Search term "oriented": copy each line of the data containing it.

==================================================

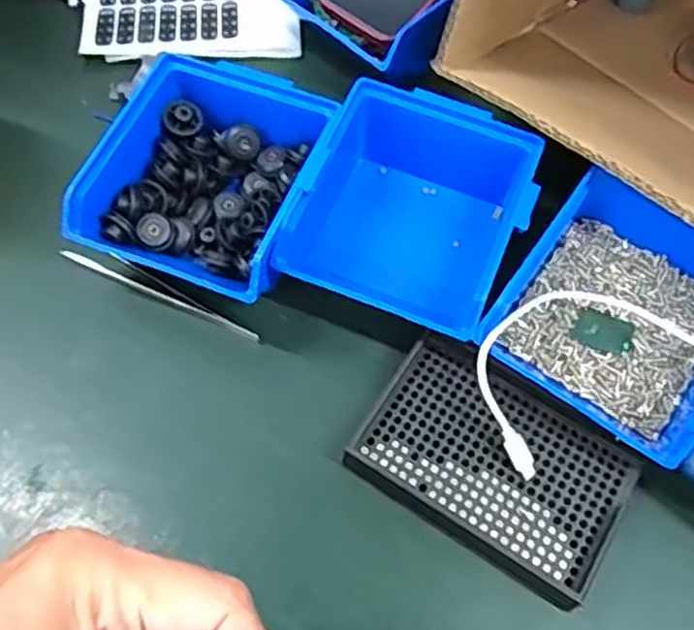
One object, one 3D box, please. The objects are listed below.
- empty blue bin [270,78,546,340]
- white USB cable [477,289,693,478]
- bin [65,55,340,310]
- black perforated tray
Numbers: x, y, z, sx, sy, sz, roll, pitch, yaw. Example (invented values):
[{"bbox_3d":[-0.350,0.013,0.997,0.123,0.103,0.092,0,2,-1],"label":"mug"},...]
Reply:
[{"bbox_3d":[0.037,-0.056,0.422,0.124,0.070,0.133,21,64,12],"label":"empty blue bin"},{"bbox_3d":[0.195,0.037,0.366,0.258,0.066,0.117,7,62,4],"label":"white USB cable"},{"bbox_3d":[-0.078,-0.079,0.432,0.115,0.064,0.140,19,63,10],"label":"bin"},{"bbox_3d":[0.077,0.078,0.382,0.133,0.016,0.087,32,66,13],"label":"black perforated tray"}]

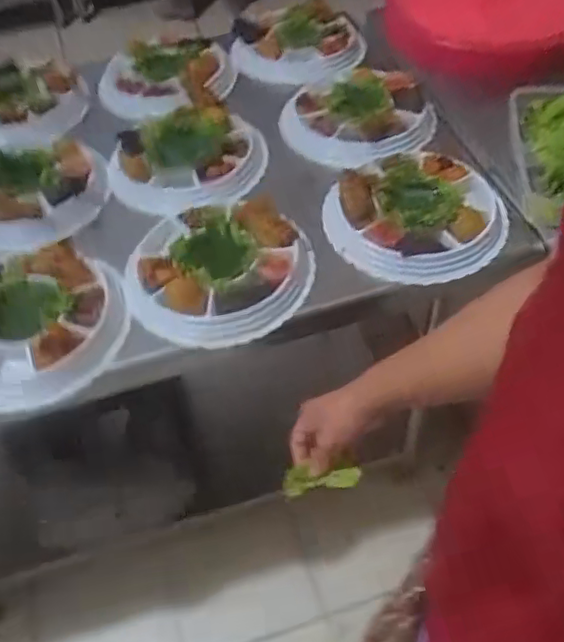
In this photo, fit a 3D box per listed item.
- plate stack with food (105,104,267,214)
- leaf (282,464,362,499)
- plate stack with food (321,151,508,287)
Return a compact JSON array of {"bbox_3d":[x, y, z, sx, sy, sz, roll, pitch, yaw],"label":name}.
[{"bbox_3d":[-0.128,-0.245,0.876,0.204,0.063,0.225,21,58,18],"label":"plate stack with food"},{"bbox_3d":[0.041,0.165,0.632,0.083,0.018,0.029,-5,90,-9],"label":"leaf"},{"bbox_3d":[0.172,-0.140,0.777,0.231,0.048,0.212,-16,54,-9],"label":"plate stack with food"}]

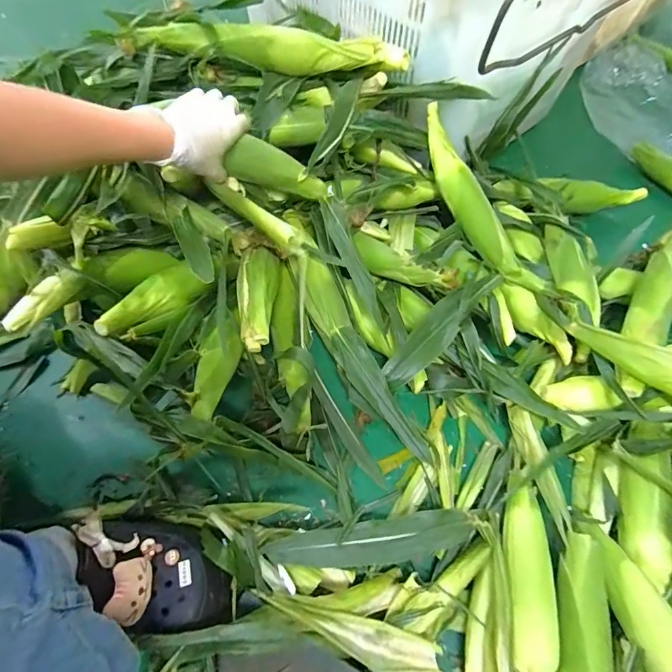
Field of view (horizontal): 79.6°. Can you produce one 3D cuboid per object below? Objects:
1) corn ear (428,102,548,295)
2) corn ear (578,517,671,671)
[{"bbox_3d":[0.213,-0.197,0.631,0.058,0.046,0.326,-32,92,-16],"label":"corn ear"},{"bbox_3d":[0.330,0.312,0.417,0.047,0.043,0.231,-7,44,-4],"label":"corn ear"}]

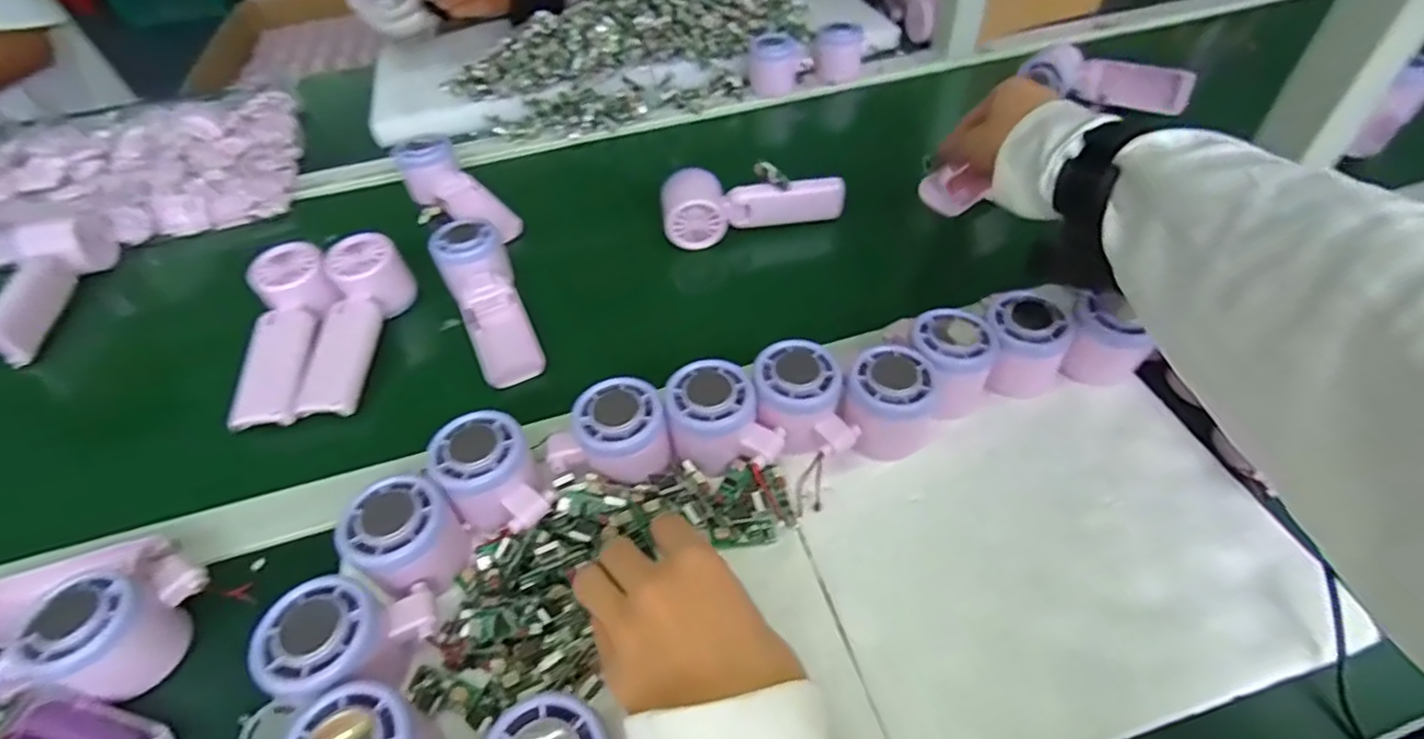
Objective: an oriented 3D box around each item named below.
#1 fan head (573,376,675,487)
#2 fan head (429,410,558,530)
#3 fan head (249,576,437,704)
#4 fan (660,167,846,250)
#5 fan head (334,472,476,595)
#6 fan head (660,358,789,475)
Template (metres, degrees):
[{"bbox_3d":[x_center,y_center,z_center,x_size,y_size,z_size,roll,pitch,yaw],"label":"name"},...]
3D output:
[{"bbox_3d":[-0.056,0.039,0.409,0.054,0.040,0.054,-2,48,2],"label":"fan head"},{"bbox_3d":[-0.131,0.065,0.393,0.055,0.043,0.075,-34,55,-24],"label":"fan head"},{"bbox_3d":[-0.183,0.138,0.337,0.074,0.051,0.056,-21,53,-11],"label":"fan head"},{"bbox_3d":[0.038,-0.155,0.609,0.166,0.045,0.052,-5,48,0],"label":"fan"},{"bbox_3d":[-0.174,0.096,0.373,0.054,0.052,0.056,-2,48,2],"label":"fan head"},{"bbox_3d":[0.007,0.031,0.414,0.066,0.044,0.069,-15,52,-6],"label":"fan head"}]

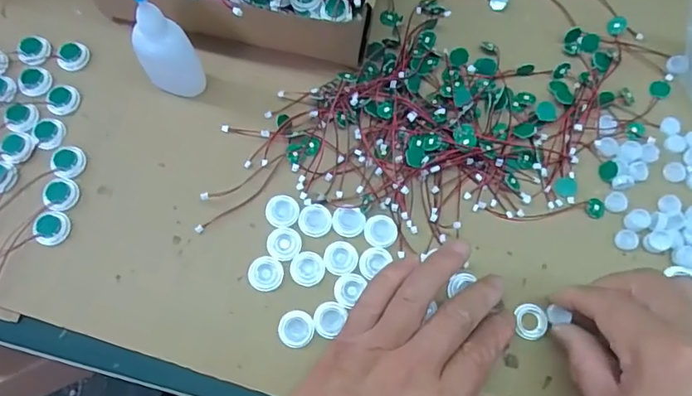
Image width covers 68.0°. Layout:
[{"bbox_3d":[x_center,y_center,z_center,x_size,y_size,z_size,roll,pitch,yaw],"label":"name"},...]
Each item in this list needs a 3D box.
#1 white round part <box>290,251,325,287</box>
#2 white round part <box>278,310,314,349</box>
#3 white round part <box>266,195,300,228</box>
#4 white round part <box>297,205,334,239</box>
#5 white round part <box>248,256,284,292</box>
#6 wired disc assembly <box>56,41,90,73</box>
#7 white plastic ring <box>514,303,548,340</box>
[{"bbox_3d":[-0.026,0.047,0.344,0.023,0.004,0.022,1,73,-2],"label":"white round part"},{"bbox_3d":[-0.032,0.085,0.333,0.023,0.005,0.023,1,73,-2],"label":"white round part"},{"bbox_3d":[-0.044,0.009,0.354,0.023,0.004,0.022,1,73,-2],"label":"white round part"},{"bbox_3d":[-0.021,0.015,0.354,0.022,0.004,0.023,1,73,-2],"label":"white round part"},{"bbox_3d":[-0.054,0.051,0.343,0.022,0.004,0.022,1,73,-2],"label":"white round part"},{"bbox_3d":[-0.203,-0.106,0.381,0.023,0.007,0.019,-37,77,-12],"label":"wired disc assembly"},{"bbox_3d":[0.123,0.082,0.341,0.022,0.005,0.023,1,73,-2],"label":"white plastic ring"}]

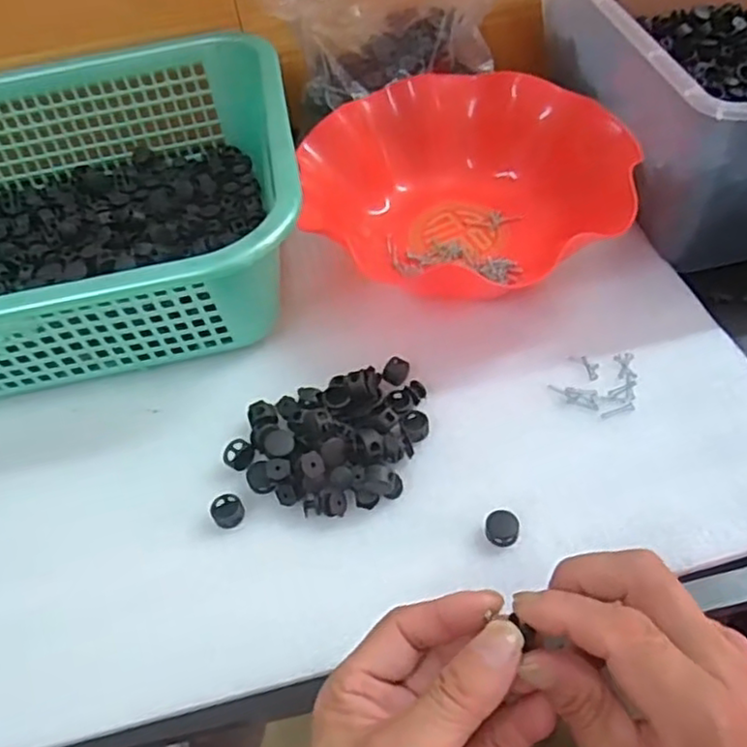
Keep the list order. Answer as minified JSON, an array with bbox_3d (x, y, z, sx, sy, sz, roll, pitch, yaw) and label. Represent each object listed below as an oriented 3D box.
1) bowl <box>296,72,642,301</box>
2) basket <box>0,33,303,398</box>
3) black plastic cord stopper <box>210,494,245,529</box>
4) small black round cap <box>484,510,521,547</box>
[{"bbox_3d":[0.058,-0.138,0.487,0.225,0.062,0.190,-19,53,-9],"label":"bowl"},{"bbox_3d":[-0.247,-0.117,0.480,0.383,0.097,0.290,-11,52,-3],"label":"basket"},{"bbox_3d":[-0.081,0.076,0.369,0.017,0.007,0.018,-24,54,-12],"label":"black plastic cord stopper"},{"bbox_3d":[0.067,0.081,0.350,0.018,0.011,0.016,8,54,12],"label":"small black round cap"}]

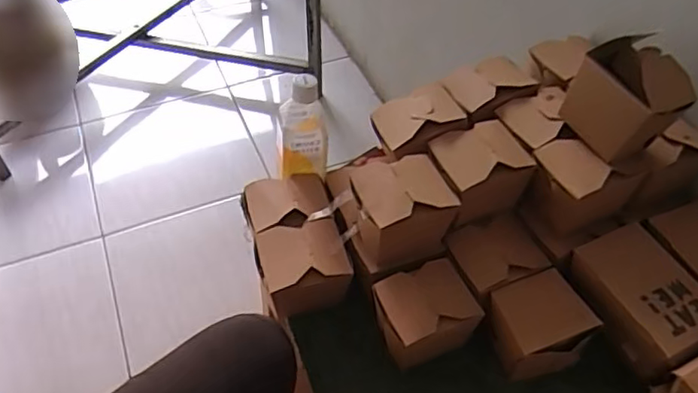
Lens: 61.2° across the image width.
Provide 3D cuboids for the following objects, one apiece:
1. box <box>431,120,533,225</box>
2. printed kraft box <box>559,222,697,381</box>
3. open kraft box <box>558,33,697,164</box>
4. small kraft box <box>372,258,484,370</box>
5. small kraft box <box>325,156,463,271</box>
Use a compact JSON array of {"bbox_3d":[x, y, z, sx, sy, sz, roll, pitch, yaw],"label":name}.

==================================================

▶ Exercise result:
Objective: an oriented 3D box around each item named below.
Keep the list order. Answer as minified JSON, an array with bbox_3d (x, y, z, sx, sy, sz, roll, pitch, yaw) and label. Represent each object listed below as an oriented 3D box.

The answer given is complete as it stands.